Joe Wertz / StateImpact Oklahoma
An inmate uses a lathe to machine a trailer part at the Skills Center inside McCleod Correctional Center near Atoka, Okla..
Joe Wertz / StateImpact Oklahoma
Confinement is only part of the mission at Oklahoma prisons.
More than 25,000 people were incarcerated at state prisons last year, data from the Department of Corrections show. Most of those people will be released one day. Felons vow to never return. Officers and taxpayers — who are on the hook for $20,000 per inmate every year — hope they don’t.
One of the best ways to increase the odds, corrections officials and criminologists say: Help felons find jobs.
Researchers have identified a litany of risk factors when it comes to criminal behavior and recidivism. Felons in Oklahoma often come from poverty, are poorly educated and enter prison saddled with addictions, mental health and severe behavioral issues.
Many simply can’t read, says Clint Castleberry, programs administrator for the state Department of Corrections. And while treatment and teaching might not seem “tough on crime,” it helps make offenders more employable.
Ex-offender jobs issues affect all Oklahomans. Here’s why and how:
There are about 654 prisoners per 100,000 Oklahomans, data from the U.S. Department of Justice’s Bureau of Justice Statistics show.
That means Oklahoma is No. 3 when it comes to state incarceration, trailing Mississippi and Louisiana.
Roughly one in 12 Oklahomans has a felony conviction, according to the DOJ. But state corrections data show that number could be as high as one in eight, says Justin Jones, director of the Oklahoma Department of Corrections.
Employment increases an offender’s odds of staying out of prison once he or she is released, state corrections officials say.
“You need to find meaningful employment, you need to stay busy,” Jones says.
National research confirms this.
Employment has a side benefit of reducing other recidivism risk factors. A 2009 study on Pennsylvania’s parole system by the Center for Criminal Justice Research at the University of Cincinnati (click here to download) examined a program that required offenders, as a condition of their parole, to find and maintain verifiable employment. This cut down on offenders interacting with other risk groups and increased the likelihood that those offenders wouldn’t return to prison.
Another 2009 study, published in the October 2010 International Journal of Offender Therapy and Comparative Criminology, supports the claim that employment reduces recidivism. While employment doesn’t significantly reduce the likelihood of re-incarceration, it does significantly increase the amount of time an offender will spend beyond prison.

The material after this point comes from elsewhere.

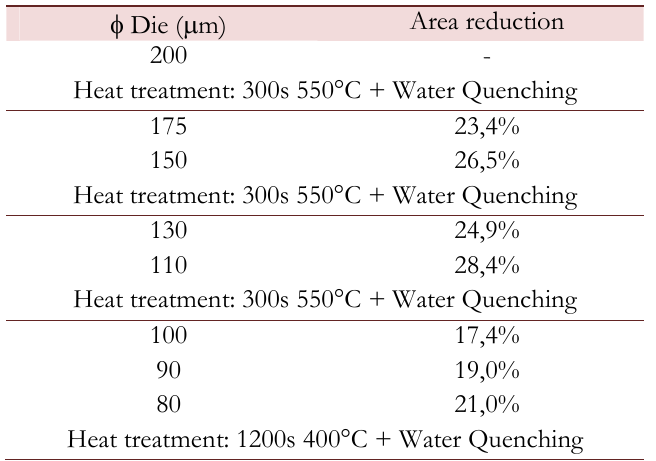
Table 1: Drawing steps and corresponding area reduction.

“… Those who obtain employment spend more time crime-free in the community before returning to prison,” researchers concluded.

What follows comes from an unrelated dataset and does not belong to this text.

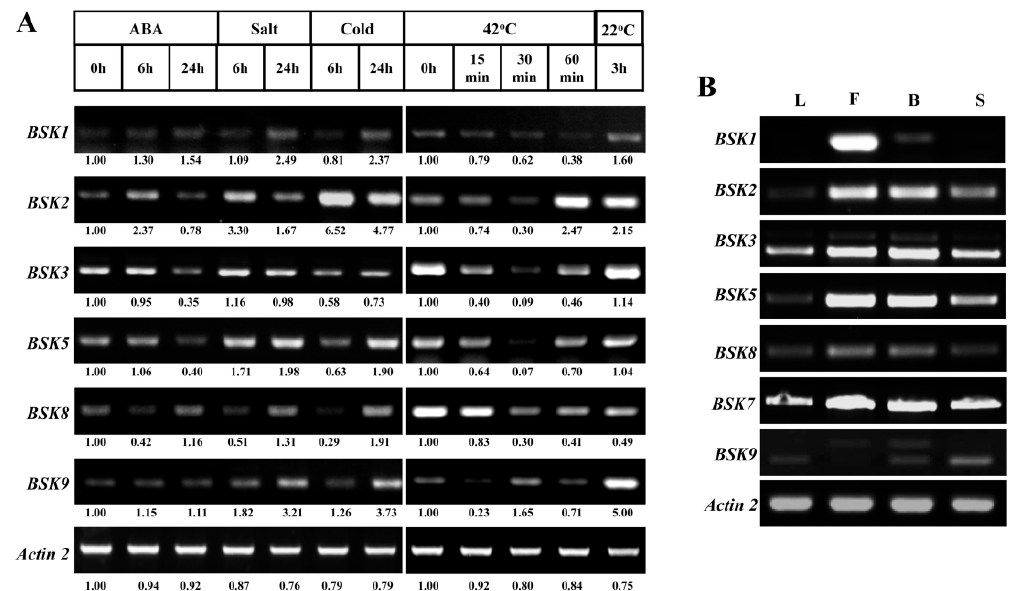
Figure 7. Reverse transcription-polymerase chain reaction (RT-PCR) validation of gene expression patterns of representative BSK genes under stresses and organs. Expression profiles of selected BSK genes under stresses ( A ) and in different tissues ( B ). For various stresses treatment, 7-day-old seedlings were subjected to 10 μ M ABA, 150 mM NaCl and 4 °C on plates, respectively. Heat stress treatment was monitored with four-week-old seedlings under 42 °C for one hour and then recovered at 22 °C for three hours. The intensity corresponding to the individual PCR band was calculated by Image J with reactions from untreated samples as 1.00. L: leaves; F: flowers; B: buds; S: siliques.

Helping felons find jobs is a start, but giving them training for a career is even more effective, says Jim Meek, superintendent of the prison Skills Centers. A job “turning burgers” isn’t enough, he says.

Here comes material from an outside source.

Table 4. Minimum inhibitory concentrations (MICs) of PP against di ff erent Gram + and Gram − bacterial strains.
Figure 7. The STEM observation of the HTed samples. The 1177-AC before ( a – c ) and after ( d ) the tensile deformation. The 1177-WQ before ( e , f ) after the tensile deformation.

“If we’re able to place them in a training-related position, there is a significant difference in their recidivism,” Meek says.
Oklahoma offenders who received career training had a 10 percent greater “survival rate” than their untrained prison peers, a 2009 study of state Skills Centers shows. That translated into 55 fewer felons returning to prison, according to the study, which used 2004 state prison data.
Oklahoma spends big on prisons. The Department of Corrections received more than $459 million last year — more than Oklahoma spends on courts, the Highway Patrol and all state police agencies combined.
Inmates receive education and some jobs training through the Department of Corrections. Selected inmates receive training — such as welding, equipment operating, machining and construction — at the Skills Centers.
Both have suffered from state budget cuts.
Skills Center training costs taxpayers about $3,260 per prisoner, records show, and the total cost of training the 545 offenders examined in the 2009 study was about $1.78 million. But giving offenders career training saved the state more than $3.3 million in inmate housing costs, the study shows.
Employed offenders are also taxpayers. After five years, those 55 prisoners collectively added more than $1.5 million to state tax coffers, the study shows.